If so, I think my answer isn't too different from what I believed before the election (essentially 50/50). Though I welcome takes to the contrary.
I'm not sure (see footnote 7), but I think it's quite likely, basically because:
- It's a simpler explanation than the one you give (so the bar for evidence should probably be lower).
- We know from polling data that Hispanic voters -- who are disproportionately foreign-born -- shifted a lot toward Trump.
- The biggest shifts happened in places like Queens, NY, which has many immigrants but (I think?) not very much anti-immigrant sentiment.
That said, I'm not that confident and I wouldn't be shocked if your explanation is correct. Here are some thoughts on how you could try to differentiate between them:
- You could look on the precinct-level rather than the county-level. Some precincts will be very high-% foreign-born (above 50%). If those precincts shifted more than surrounding precincts, that would be evidence in favor of my hypothesis. If they shifted less, that would be evidence in favor of yours.

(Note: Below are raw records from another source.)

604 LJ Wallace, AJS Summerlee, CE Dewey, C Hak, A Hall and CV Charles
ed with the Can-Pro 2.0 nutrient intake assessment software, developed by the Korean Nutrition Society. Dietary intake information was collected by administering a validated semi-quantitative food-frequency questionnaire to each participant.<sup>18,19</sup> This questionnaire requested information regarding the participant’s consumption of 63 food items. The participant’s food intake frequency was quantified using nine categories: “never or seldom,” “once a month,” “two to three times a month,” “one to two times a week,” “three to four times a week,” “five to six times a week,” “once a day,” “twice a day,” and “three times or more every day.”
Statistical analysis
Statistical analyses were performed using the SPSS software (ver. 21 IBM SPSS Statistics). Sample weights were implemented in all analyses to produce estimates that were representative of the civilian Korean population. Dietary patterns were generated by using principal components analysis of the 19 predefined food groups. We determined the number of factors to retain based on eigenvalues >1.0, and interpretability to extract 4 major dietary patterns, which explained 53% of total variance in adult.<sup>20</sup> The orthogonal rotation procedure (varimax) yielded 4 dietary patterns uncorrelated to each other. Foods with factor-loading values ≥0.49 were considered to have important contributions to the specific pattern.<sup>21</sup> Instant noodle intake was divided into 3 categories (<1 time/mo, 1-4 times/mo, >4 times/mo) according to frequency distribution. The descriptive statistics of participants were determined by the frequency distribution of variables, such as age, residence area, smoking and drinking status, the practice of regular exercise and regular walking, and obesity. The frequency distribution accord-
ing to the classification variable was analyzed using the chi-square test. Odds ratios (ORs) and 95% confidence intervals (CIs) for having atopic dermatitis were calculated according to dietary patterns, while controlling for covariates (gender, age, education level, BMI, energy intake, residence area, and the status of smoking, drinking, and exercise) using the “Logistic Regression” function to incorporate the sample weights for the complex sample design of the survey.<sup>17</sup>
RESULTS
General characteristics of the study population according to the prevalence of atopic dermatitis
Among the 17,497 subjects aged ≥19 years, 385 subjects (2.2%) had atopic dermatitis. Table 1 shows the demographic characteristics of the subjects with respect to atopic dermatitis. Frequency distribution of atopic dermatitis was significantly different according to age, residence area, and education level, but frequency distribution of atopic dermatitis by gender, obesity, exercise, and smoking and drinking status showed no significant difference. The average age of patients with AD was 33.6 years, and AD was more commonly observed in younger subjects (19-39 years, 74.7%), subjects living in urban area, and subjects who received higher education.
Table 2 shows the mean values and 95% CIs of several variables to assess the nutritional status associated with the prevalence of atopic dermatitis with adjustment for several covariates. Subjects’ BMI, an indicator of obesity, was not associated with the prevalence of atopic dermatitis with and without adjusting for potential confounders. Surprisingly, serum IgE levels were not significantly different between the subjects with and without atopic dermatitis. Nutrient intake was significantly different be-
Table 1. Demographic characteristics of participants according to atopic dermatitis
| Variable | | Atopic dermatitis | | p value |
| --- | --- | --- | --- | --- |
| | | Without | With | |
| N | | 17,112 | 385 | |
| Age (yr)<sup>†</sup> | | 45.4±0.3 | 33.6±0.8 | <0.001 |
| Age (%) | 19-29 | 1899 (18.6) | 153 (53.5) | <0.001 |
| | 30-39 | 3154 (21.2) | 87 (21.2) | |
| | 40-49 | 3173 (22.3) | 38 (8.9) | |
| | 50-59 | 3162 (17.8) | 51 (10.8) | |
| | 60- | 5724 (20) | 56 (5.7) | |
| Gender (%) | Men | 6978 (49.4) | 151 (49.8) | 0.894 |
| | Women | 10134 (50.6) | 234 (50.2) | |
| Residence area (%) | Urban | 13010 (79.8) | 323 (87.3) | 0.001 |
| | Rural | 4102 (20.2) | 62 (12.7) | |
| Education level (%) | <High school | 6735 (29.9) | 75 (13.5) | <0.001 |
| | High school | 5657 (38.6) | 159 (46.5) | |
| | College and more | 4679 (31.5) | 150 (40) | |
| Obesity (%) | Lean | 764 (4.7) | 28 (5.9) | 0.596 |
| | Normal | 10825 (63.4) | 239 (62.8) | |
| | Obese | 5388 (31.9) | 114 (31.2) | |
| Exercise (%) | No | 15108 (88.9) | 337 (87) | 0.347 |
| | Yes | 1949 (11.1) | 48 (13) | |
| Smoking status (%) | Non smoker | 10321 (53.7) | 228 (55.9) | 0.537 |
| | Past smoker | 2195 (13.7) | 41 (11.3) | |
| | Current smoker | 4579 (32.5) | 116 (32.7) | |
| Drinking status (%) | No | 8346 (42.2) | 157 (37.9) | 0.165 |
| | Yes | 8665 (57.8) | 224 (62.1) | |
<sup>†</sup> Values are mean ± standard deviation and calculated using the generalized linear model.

- If someone did a poll with the questions "How did you vote in 2020", "How did you vote in 2024", and "Were you born in the U.S.", that could more directly answer the question.
An interesting thing about this proposal is that it would make every state besides CA, TX, OK, and LA pretty much irrelevant for the outcome of the presidential election. E.g. in this election, whichever candidate won CATXOKLA would have enough electoral votes to win the election, even if the other candidate won every swing state.
...which of course would be unfair to the non-CATXOKLA states, but like, not any more unfair than the current system?